China: Fragen und Antworten

Frage: China reformiert zurzeit sein Justizsystem. Worauf liegt dabei der Schwerpunkt? Wie gedenkt man die legitimen Rechte und Interessen der Staatsbürger sowie die Einhaltung der Rechtsmaßstäbe zu gewährleisten?

Antwort: Bekanntermaßen ist die Reform des Justizsystems ein wichtiger Bestandteil der Reform des politischen Systems. In den vergangenen zehn Jahren kam die Reform des Justizsystems gut voran. Gibt es heute Streitigkeiten zwischen Bürgern und der Regierung, kann man das auch vor Gericht klären. Die Prozessparteien brauchen sich nicht um die Einhaltung der Rechtsmaßstäbe zu sorgen. Es sind große Veränderungen im politischen Leben Chinas vor sich gegangen.

ARBEITSAUFTRAG 1:
Schreiben Sie aus dem Text über die chinesische Justizreform alles von "China: Fragen und" bis hinunter zu "vor sich gegangen." ab.
ARBEITSAUFTRAG 2:
Erklären Sie anhand des Textes über die chinesische Justizreform, was Bürger heute bei Streitigkeiten mit der Regierung tun können und was der Text über die Prozessparteien dabei sagt.
ARBEITSAUFTRAG 3:
Führen Sie den Text über die chinesische Justizreform nach seinem letzten Satz fort.
Die anschließenden Einträge sind davon unabhängiges Material.

AUSZÜGE DER EINTRÄGE:

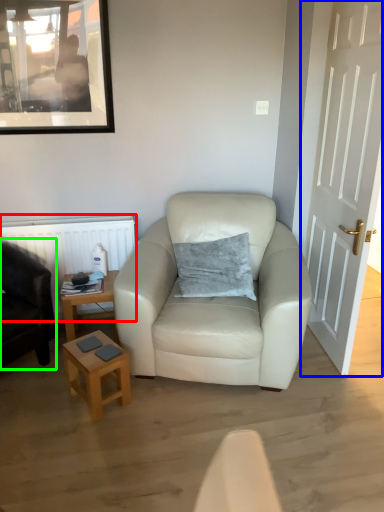
Question: Which object is the closest to the radiator (highlighted by a red box)? Choose among these: door (highlighted by a blue box) or chair (highlighted by a green box).

Choices:
 (A) door
 (B) chair

Answer: (B)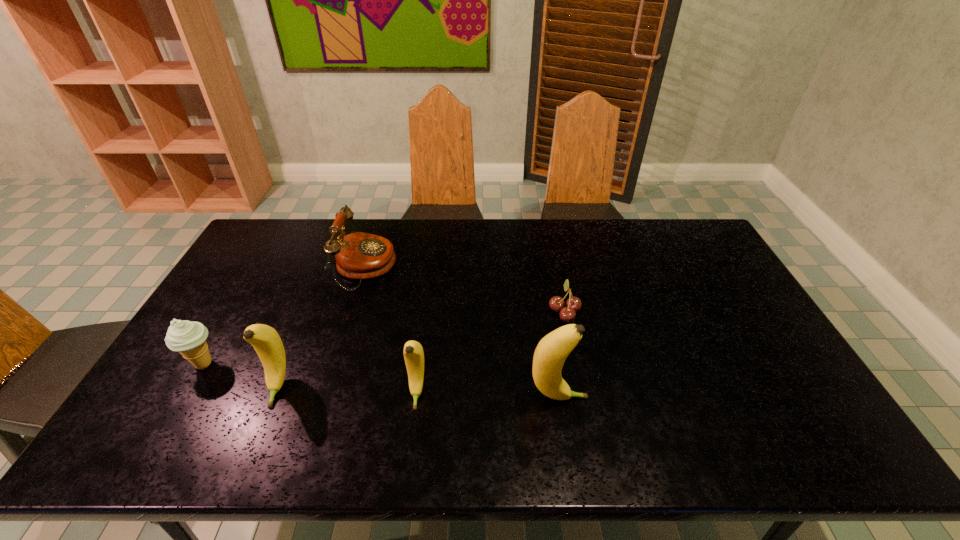
Please point a free position for a banana on the right. Please provide its 2D coordinates. Your answer should be formatted as a tuple, i.e. [(x, y)], where the tuple contains the x and y coordinates of a point satisfying the conditions above.

[(704, 403)]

ERWARTETE ANTWORT 1:
China: Fragen und Antworten

Frage: China reformiert zurzeit sein Justizsystem. Worauf liegt dabei der Schwerpunkt? Wie gedenkt man die legitimen Rechte und Interessen der Staatsbürger sowie die Einhaltung der Rechtsmaßstäbe zu gewährleisten?

Antwort: Bekanntermaßen ist die Reform des Justizsystems ein wichtiger Bestandteil der Reform des politischen Systems. In den vergangenen zehn Jahren kam die Reform des Justizsystems gut voran. Gibt es heute Streitigkeiten zwischen Bürgern und der Regierung, kann man das auch vor Gericht klären. Die Prozessparteien brauchen sich nicht um die Einhaltung der Rechtsmaßstäbe zu sorgen. Es sind große Veränderungen im politischen Leben Chinas vor sich gegangen.

ERWARTETE ANTWORT 2:
Bürger können Streitigkeiten mit der Regierung heute vor Gericht klären. Die Prozessparteien brauchen sich laut Text nicht um die Einhaltung der Rechtsmaßstäbe zu sorgen. Davor hält der Text fest, dass die Reform des Justizsystems in den vergangenen zehn Jahren gut vorangekommen ist.

ERWARTETE ANTWORT 3:
Früher wurde die juristische Neutralität oft außer Acht gelassen. Besonderheiten bei der Arbeitsweise der Justizbehörden wurden häufig ignoriert. Seit 1978, dem Jahr der Reform und Öffnung nach außen, hat sich die politische, wirtschaftliche und gesellschaftliche Situation Chinas gründlich verändert, was neue Ansprüche an das Justizsystem Chinas stellt. Die Regierung, die Gesellschaft und die Bevölkerung haben ihre Einstellung zur Justiz verändert. Heute werden moderne juristische Begriffe wie juristische Gerechtigkeit, unabhängige Rechtsprechung, juristische Leistungsfähigkeit, juristische Demokratie, Gerechtigkeit des gerichtlichen Verfahrens oder Professionalisierung der Richter allgemein akzeptiert. Damit wurde die ideologische Grundlage für die Reform des chinesischen Justizsystems geschaffen.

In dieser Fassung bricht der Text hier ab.